Location
- Country: United States
- State: West Virginia
- County: Braxton

Physical characteristics
- • location: south of Flatwoods
- • coordinates: 38°41′44″N 80°39′15″W﻿ / ﻿38.6956554°N 80.6542611°W
- • elevation: 1,303 ft (397 m)
- Mouth: Little Kanawha River
- • location: Burnsville
- • coordinates: 38°51′24″N 80°39′22″W﻿ / ﻿38.8567624°N 80.6562068°W
- • elevation: 741 ft (226 m)
- Length: 17.7 mi (28.5 km)
- Basin size: 49 sq mi (130 km^{2})

= Saltlick Creek (Little Kanawha River tributary) =

Saltlick Creek is a tributary of the Little Kanawha River, 17.7 mi long, located in central West Virginia in the United States. Via the Little Kanawha and Ohio rivers, it is part of the watershed of the Mississippi River, draining an area of 49 sqmi in a rural region on the unglaciated portion of the Allegheny Plateau.
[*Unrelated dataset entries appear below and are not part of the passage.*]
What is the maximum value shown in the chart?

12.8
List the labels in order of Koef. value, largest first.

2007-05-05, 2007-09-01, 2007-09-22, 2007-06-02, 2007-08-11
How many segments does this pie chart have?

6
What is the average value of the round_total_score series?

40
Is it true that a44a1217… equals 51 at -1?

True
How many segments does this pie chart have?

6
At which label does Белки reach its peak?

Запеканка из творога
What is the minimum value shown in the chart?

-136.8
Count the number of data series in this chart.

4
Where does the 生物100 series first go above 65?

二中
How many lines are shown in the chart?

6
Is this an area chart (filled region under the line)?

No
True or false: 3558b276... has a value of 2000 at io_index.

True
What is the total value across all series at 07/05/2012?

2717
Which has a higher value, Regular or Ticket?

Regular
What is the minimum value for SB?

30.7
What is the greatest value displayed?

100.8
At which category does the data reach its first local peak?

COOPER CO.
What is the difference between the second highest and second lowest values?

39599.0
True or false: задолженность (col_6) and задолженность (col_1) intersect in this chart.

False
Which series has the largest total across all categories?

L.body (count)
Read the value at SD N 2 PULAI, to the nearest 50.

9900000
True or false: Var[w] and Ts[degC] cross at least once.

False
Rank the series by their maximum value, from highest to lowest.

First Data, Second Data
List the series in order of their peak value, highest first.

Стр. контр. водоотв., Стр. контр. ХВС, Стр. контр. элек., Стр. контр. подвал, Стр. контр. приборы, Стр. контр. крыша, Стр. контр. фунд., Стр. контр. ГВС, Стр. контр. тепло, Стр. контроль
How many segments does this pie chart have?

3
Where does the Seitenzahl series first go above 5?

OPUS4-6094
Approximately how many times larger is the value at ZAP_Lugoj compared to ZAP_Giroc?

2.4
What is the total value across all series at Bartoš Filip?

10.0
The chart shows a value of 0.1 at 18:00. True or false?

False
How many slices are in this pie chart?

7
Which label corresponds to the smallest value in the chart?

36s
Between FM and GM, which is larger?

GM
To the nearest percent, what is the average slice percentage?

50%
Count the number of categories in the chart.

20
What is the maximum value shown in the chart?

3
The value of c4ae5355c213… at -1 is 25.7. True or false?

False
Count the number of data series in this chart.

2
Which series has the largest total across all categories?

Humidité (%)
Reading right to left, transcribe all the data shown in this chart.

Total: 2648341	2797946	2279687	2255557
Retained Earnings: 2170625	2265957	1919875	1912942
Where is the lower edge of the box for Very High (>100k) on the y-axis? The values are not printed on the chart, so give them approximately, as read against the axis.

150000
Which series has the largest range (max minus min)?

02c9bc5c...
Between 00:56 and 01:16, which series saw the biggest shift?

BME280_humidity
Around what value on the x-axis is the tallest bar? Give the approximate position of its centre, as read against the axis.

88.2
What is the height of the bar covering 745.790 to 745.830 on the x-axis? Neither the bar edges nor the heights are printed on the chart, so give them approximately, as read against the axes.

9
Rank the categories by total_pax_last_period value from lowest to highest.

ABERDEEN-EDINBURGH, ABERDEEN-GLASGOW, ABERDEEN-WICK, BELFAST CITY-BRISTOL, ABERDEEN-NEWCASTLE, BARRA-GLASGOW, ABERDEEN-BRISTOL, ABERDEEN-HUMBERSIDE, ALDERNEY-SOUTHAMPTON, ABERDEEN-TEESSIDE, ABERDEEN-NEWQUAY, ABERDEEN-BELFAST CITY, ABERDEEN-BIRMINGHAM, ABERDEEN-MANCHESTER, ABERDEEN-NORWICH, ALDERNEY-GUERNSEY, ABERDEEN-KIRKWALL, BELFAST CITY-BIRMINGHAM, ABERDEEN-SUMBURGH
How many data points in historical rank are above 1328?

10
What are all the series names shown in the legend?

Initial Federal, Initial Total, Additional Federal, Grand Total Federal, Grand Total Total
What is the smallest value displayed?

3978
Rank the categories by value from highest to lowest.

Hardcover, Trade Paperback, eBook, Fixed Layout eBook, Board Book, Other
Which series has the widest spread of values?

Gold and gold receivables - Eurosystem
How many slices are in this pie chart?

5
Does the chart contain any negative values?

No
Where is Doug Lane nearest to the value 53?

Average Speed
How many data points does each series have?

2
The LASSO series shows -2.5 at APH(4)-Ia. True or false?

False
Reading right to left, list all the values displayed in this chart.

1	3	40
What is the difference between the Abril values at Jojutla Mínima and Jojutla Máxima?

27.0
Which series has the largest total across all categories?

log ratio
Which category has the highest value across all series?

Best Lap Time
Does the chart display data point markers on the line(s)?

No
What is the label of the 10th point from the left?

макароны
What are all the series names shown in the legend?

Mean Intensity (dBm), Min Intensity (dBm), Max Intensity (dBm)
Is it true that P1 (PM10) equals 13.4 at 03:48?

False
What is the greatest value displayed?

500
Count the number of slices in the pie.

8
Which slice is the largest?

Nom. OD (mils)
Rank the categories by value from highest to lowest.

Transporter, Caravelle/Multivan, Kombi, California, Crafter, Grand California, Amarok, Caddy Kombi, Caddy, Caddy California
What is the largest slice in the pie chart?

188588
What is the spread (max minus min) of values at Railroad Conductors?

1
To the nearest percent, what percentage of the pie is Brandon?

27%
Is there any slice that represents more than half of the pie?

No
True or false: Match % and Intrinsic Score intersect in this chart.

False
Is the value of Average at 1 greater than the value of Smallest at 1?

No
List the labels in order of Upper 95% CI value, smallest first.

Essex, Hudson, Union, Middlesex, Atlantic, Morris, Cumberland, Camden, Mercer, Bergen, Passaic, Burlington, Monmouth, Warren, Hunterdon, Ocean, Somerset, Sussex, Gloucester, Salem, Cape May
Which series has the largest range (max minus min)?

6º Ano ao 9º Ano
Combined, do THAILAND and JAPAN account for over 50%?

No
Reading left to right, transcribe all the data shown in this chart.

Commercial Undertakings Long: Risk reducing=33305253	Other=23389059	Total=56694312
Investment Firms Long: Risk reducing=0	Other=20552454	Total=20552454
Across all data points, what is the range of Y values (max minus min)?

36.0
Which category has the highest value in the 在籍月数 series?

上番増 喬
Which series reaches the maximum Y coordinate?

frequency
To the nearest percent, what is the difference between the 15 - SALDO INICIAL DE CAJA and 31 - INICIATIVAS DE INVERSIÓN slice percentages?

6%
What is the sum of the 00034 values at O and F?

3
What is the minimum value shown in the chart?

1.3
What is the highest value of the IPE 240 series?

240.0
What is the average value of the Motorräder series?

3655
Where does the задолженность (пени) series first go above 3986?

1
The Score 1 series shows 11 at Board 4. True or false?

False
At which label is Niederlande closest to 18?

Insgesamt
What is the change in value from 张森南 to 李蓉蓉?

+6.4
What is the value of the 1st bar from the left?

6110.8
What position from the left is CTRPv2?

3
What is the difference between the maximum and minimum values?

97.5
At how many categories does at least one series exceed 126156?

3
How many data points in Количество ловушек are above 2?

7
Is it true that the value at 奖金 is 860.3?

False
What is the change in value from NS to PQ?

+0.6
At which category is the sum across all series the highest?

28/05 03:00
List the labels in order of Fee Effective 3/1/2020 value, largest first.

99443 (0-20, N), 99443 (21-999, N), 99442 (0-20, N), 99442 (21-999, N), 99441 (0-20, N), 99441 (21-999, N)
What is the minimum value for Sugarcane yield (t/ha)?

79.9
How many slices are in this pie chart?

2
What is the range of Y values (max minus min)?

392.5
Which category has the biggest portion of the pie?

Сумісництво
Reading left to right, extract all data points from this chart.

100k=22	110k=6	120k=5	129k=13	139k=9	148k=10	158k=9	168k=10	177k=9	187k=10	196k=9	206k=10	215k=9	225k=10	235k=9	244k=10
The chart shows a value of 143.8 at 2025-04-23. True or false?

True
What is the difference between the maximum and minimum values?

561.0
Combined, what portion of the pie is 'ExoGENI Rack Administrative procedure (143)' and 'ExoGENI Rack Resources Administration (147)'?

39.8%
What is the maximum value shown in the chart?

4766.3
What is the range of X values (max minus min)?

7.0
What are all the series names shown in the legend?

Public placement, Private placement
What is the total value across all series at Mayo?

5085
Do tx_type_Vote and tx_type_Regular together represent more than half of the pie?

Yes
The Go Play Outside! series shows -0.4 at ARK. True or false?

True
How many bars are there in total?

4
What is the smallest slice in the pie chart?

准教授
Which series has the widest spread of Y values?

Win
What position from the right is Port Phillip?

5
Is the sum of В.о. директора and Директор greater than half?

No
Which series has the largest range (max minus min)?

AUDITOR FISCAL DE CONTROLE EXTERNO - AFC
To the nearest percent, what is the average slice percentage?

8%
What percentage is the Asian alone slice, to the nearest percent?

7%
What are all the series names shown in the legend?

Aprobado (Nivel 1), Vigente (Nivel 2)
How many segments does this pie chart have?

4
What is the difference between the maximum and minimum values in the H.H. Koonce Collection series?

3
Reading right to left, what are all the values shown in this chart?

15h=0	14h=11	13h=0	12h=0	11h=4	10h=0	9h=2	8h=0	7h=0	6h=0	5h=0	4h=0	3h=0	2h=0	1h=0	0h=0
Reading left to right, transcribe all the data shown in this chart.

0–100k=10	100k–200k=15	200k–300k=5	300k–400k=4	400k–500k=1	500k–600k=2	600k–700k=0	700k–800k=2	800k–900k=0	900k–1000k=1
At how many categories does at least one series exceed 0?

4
Saltlick Creek flows for its entire length in Braxton County. It rises approximately 2 mi south of Flatwoods and flows generally northward, through the communities of Corley, Rollyson, and Gem to its mouth at the Little Kanawha River in Burnsville. Downstream of Rollyson, the creek is paralleled by West Virginia Route 5.

According to the West Virginia Department of Environmental Protection, approximately 80% of the Saltlick Creek watershed is forested, mostly deciduous. Approximately 18% is used for pasture and agriculture.

According to the Geographic Names Information System, Saltlick Creek has historically been known by the variant names "Salt Lick," "Salt Lick Creek," "Salt Lick Fork," and "Saltlick Fork." The creek was named for a nearby mineral lick.